INPUT MATERIAL:

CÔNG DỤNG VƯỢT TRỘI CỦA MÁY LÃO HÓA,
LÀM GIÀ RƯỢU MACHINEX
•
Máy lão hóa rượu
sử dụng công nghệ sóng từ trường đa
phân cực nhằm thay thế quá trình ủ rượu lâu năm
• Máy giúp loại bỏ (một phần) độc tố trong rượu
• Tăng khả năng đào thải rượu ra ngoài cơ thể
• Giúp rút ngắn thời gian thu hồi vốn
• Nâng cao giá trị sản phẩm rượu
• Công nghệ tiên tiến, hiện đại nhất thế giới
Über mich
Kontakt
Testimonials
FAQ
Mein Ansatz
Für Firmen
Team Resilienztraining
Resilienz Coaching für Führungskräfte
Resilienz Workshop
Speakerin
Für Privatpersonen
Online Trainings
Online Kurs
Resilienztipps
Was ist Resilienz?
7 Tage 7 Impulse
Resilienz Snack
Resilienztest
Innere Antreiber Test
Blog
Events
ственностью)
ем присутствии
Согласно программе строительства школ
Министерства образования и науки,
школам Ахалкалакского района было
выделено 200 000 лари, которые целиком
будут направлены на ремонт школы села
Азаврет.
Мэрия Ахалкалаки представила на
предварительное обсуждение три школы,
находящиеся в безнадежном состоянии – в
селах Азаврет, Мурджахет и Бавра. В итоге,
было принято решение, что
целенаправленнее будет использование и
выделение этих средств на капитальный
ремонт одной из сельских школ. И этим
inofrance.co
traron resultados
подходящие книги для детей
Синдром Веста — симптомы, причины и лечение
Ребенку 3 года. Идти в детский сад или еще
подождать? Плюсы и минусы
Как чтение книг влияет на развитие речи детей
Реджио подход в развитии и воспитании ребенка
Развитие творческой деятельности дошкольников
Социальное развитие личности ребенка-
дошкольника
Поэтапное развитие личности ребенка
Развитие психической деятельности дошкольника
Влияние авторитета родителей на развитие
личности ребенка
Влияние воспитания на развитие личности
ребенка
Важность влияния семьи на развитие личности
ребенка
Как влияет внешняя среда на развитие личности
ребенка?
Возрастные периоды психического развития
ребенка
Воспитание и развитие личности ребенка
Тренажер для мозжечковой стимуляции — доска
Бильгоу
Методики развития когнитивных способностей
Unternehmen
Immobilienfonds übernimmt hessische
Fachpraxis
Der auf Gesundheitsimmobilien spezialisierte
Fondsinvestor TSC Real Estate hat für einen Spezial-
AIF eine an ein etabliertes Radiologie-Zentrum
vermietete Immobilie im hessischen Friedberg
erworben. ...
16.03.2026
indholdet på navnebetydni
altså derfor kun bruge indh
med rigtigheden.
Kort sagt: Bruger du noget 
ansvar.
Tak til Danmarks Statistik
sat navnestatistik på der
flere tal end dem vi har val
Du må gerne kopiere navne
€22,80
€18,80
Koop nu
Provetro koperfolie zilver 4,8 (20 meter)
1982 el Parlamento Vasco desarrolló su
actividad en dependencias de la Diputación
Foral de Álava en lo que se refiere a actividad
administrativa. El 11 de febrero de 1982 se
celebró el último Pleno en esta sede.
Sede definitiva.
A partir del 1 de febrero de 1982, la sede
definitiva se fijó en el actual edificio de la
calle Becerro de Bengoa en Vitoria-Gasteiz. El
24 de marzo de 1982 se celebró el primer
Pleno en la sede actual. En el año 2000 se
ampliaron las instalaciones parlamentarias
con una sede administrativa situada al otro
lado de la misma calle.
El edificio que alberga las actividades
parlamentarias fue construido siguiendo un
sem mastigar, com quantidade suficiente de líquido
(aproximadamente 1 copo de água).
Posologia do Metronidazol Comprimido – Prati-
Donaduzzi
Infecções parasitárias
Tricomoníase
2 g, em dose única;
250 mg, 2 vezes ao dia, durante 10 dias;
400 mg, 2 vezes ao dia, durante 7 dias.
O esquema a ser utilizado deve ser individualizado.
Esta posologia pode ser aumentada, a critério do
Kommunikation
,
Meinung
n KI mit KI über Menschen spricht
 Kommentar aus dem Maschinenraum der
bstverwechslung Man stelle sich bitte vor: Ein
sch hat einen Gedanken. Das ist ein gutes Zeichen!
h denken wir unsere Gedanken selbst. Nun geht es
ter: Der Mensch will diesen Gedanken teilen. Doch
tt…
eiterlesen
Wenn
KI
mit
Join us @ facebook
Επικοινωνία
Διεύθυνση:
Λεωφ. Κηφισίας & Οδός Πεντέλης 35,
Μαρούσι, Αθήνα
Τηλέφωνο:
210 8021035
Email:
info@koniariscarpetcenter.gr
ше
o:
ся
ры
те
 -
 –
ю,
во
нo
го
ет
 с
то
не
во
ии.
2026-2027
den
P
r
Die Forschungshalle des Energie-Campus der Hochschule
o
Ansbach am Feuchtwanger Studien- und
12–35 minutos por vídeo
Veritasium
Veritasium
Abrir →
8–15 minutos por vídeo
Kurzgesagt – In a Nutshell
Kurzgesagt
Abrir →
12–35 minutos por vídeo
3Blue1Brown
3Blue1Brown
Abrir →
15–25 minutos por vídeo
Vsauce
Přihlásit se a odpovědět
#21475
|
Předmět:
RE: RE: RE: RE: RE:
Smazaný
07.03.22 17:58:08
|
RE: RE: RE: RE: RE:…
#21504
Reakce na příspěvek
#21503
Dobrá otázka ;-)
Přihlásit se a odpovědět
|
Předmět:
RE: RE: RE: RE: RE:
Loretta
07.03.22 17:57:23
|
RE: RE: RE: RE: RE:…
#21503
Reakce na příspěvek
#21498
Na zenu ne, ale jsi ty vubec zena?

INSTRUCTIONS FOR THE TASK: Retype every line of the entries above, character for character.

RESPONSE TO THE EXERCISE:
CÔNG DỤNG VƯỢT TRỘI CỦA MÁY LÃO HÓA,
LÀM GIÀ RƯỢU MACHINEX
•
Máy lão hóa rượu
sử dụng công nghệ sóng từ trường đa
phân cực nhằm thay thế quá trình ủ rượu lâu năm
• Máy giúp loại bỏ (một phần) độc tố trong rượu
• Tăng khả năng đào thải rượu ra ngoài cơ thể
• Giúp rút ngắn thời gian thu hồi vốn
• Nâng cao giá trị sản phẩm rượu
• Công nghệ tiên tiến, hiện đại nhất thế giới
Über mich
Kontakt
Testimonials
FAQ
Mein Ansatz
Für Firmen
Team Resilienztraining
Resilienz Coaching für Führungskräfte
Resilienz Workshop
Speakerin
Für Privatpersonen
Online Trainings
Online Kurs
Resilienztipps
Was ist Resilienz?
7 Tage 7 Impulse
Resilienz Snack
Resilienztest
Innere Antreiber Test
Blog
Events
ственностью)
ем присутствии
Согласно программе строительства школ
Министерства образования и науки,
школам Ахалкалакского района было
выделено 200 000 лари, которые целиком
будут направлены на ремонт школы села
Азаврет.
Мэрия Ахалкалаки представила на
предварительное обсуждение три школы,
находящиеся в безнадежном состоянии – в
селах Азаврет, Мурджахет и Бавра. В итоге,
было принято решение, что
целенаправленнее будет использование и
выделение этих средств на капитальный
ремонт одной из сельских школ. И этим
inofrance.co
traron resultados
подходящие книги для детей
Синдром Веста — симптомы, причины и лечение
Ребенку 3 года. Идти в детский сад или еще
подождать? Плюсы и минусы
Как чтение книг влияет на развитие речи детей
Реджио подход в развитии и воспитании ребенка
Развитие творческой деятельности дошкольников
Социальное развитие личности ребенка-
дошкольника
Поэтапное развитие личности ребенка
Развитие психической деятельности дошкольника
Влияние авторитета родителей на развитие
личности ребенка
Влияние воспитания на развитие личности
ребенка
Важность влияния семьи на развитие личности
ребенка
Как влияет внешняя среда на развитие личности
ребенка?
Возрастные периоды психического развития
ребенка
Воспитание и развитие личности ребенка
Тренажер для мозжечковой стимуляции — доска
Бильгоу
Методики развития когнитивных способностей
Unternehmen
Immobilienfonds übernimmt hessische
Fachpraxis
Der auf Gesundheitsimmobilien spezialisierte
Fondsinvestor TSC Real Estate hat für einen Spezial-
AIF eine an ein etabliertes Radiologie-Zentrum
vermietete Immobilie im hessischen Friedberg
erworben. ...
16.03.2026
indholdet på navnebetydni
altså derfor kun bruge indh
med rigtigheden.
Kort sagt: Bruger du noget 
ansvar.
Tak til Danmarks Statistik
sat navnestatistik på der
flere tal end dem vi har val
Du må gerne kopiere navne
€22,80
€18,80
Koop nu
Provetro koperfolie zilver 4,8 (20 meter)
1982 el Parlamento Vasco desarrolló su
actividad en dependencias de la Diputación
Foral de Álava en lo que se refiere a actividad
administrativa. El 11 de febrero de 1982 se
celebró el último Pleno en esta sede.
Sede definitiva.
A partir del 1 de febrero de 1982, la sede
definitiva se fijó en el actual edificio de la
calle Becerro de Bengoa en Vitoria-Gasteiz. El
24 de marzo de 1982 se celebró el primer
Pleno en la sede actual. En el año 2000 se
ampliaron las instalaciones parlamentarias
con una sede administrativa situada al otro
lado de la misma calle.
El edificio que alberga las actividades
parlamentarias fue construido siguiendo un
sem mastigar, com quantidade suficiente de líquido
(aproximadamente 1 copo de água).
Posologia do Metronidazol Comprimido – Prati-
Donaduzzi
Infecções parasitárias
Tricomoníase
2 g, em dose única;
250 mg, 2 vezes ao dia, durante 10 dias;
400 mg, 2 vezes ao dia, durante 7 dias.
O esquema a ser utilizado deve ser individualizado.
Esta posologia pode ser aumentada, a critério do
Kommunikation
,
Meinung
n KI mit KI über Menschen spricht
 Kommentar aus dem Maschinenraum der
bstverwechslung Man stelle sich bitte vor: Ein
sch hat einen Gedanken. Das ist ein gutes Zeichen!
h denken wir unsere Gedanken selbst. Nun geht es
ter: Der Mensch will diesen Gedanken teilen. Doch
tt…
eiterlesen
Wenn
KI
mit
Join us @ facebook
Επικοινωνία
Διεύθυνση:
Λεωφ. Κηφισίας & Οδός Πεντέλης 35,
Μαρούσι, Αθήνα
Τηλέφωνο:
210 8021035
Email:
info@koniariscarpetcenter.gr
ше
o:
ся
ры
те
 -
 –
ю,
во
нo
го
ет
 с
то
не
во
ии.
2026-2027
den
P
r
Die Forschungshalle des Energie-Campus der Hochschule
o
Ansbach am Feuchtwanger Studien- und
12–35 minutos por vídeo
Veritasium
Veritasium
Abrir →
8–15 minutos por vídeo
Kurzgesagt – In a Nutshell
Kurzgesagt
Abrir →
12–35 minutos por vídeo
3Blue1Brown
3Blue1Brown
Abrir →
15–25 minutos por vídeo
Vsauce
Přihlásit se a odpovědět
#21475
|
Předmět:
RE: RE: RE: RE: RE:
Smazaný
07.03.22 17:58:08
|
RE: RE: RE: RE: RE:…
#21504
Reakce na příspěvek
#21503
Dobrá otázka ;-)
Přihlásit se a odpovědět
|
Předmět:
RE: RE: RE: RE: RE:
Loretta
07.03.22 17:57:23
|
RE: RE: RE: RE: RE:…
#21503
Reakce na příspěvek
#21498
Na zenu ne, ale jsi ty vubec zena?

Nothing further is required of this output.